→ **EXERCISE OBJECTIVE**
Output all entries verbatim.

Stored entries
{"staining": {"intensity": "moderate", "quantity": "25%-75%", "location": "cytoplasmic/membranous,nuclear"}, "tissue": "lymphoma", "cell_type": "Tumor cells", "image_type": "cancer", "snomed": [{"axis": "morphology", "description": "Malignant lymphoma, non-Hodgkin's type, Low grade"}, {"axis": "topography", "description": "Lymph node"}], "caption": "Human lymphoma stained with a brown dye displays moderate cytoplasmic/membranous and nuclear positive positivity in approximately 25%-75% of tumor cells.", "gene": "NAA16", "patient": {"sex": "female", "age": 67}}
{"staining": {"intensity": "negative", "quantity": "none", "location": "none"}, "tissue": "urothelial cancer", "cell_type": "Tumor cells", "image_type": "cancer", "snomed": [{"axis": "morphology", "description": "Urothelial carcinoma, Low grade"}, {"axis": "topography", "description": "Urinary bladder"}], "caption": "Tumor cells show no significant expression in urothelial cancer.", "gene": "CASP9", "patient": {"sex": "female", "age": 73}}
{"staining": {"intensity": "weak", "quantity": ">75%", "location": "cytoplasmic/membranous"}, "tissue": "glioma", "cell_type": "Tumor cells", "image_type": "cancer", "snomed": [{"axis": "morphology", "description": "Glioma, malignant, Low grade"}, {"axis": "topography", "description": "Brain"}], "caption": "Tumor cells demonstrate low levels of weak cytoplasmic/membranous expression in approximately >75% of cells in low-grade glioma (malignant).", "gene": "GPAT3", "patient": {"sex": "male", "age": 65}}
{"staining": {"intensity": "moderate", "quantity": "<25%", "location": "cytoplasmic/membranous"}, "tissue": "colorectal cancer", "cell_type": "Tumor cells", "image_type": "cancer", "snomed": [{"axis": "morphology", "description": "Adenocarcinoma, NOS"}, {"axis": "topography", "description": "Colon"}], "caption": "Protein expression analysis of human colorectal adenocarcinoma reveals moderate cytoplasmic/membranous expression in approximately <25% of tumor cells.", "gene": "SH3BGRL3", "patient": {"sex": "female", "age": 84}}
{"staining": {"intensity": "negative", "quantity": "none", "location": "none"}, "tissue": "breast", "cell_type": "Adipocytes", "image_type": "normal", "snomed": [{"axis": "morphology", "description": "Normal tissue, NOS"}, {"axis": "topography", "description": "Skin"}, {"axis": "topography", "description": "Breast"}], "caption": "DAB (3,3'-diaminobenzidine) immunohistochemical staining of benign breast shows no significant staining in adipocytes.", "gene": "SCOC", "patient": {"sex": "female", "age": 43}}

→ **YOUR RESPONSE**
{"staining": {"intensity": "moderate", "quantity": "25%-75%", "location": "cytoplasmic/membranous,nuclear"}, "tissue": "lymphoma", "cell_type": "Tumor cells", "image_type": "cancer", "snomed": [{"axis": "morphology", "description": "Malignant lymphoma, non-Hodgkin's type, Low grade"}, {"axis": "topography", "description": "Lymph node"}], "caption": "Human lymphoma stained with a brown dye displays moderate cytoplasmic/membranous and nuclear positive positivity in approximately 25%-75% of tumor cells.", "gene": "NAA16", "patient": {"sex": "female", "age": 67}}
{"staining": {"intensity": "negative", "quantity": "none", "location": "none"}, "tissue": "urothelial cancer", "cell_type": "Tumor cells", "image_type": "cancer", "snomed": [{"axis": "morphology", "description": "Urothelial carcinoma, Low grade"}, {"axis": "topography", "description": "Urinary bladder"}], "caption": "Tumor cells show no significant expression in urothelial cancer.", "gene": "CASP9", "patient": {"sex": "female", "age": 73}}
{"staining": {"intensity": "weak", "quantity": ">75%", "location": "cytoplasmic/membranous"}, "tissue": "glioma", "cell_type": "Tumor cells", "image_type": "cancer", "snomed": [{"axis": "morphology", "description": "Glioma, malignant, Low grade"}, {"axis": "topography", "description": "Brain"}], "caption": "Tumor cells demonstrate low levels of weak cytoplasmic/membranous expression in approximately >75% of cells in low-grade glioma (malignant).", "gene": "GPAT3", "patient": {"sex": "male", "age": 65}}
{"staining": {"intensity": "moderate", "quantity": "<25%", "location": "cytoplasmic/membranous"}, "tissue": "colorectal cancer", "cell_type": "Tumor cells", "image_type": "cancer", "snomed": [{"axis": "morphology", "description": "Adenocarcinoma, NOS"}, {"axis": "topography", "description": "Colon"}], "caption": "Protein expression analysis of human colorectal adenocarcinoma reveals moderate cytoplasmic/membranous expression in approximately <25% of tumor cells.", "gene": "SH3BGRL3", "patient": {"sex": "female", "age": 84}}
{"staining": {"intensity": "negative", "quantity": "none", "location": "none"}, "tissue": "breast", "cell_type": "Adipocytes", "image_type": "normal", "snomed": [{"axis": "morphology", "description": "Normal tissue, NOS"}, {"axis": "topography", "description": "Skin"}, {"axis": "topography", "description": "Breast"}], "caption": "DAB (3,3'-diaminobenzidine) immunohistochemical staining of benign breast shows no significant staining in adipocytes.", "gene": "SCOC", "patient": {"sex": "female", "age": 43}}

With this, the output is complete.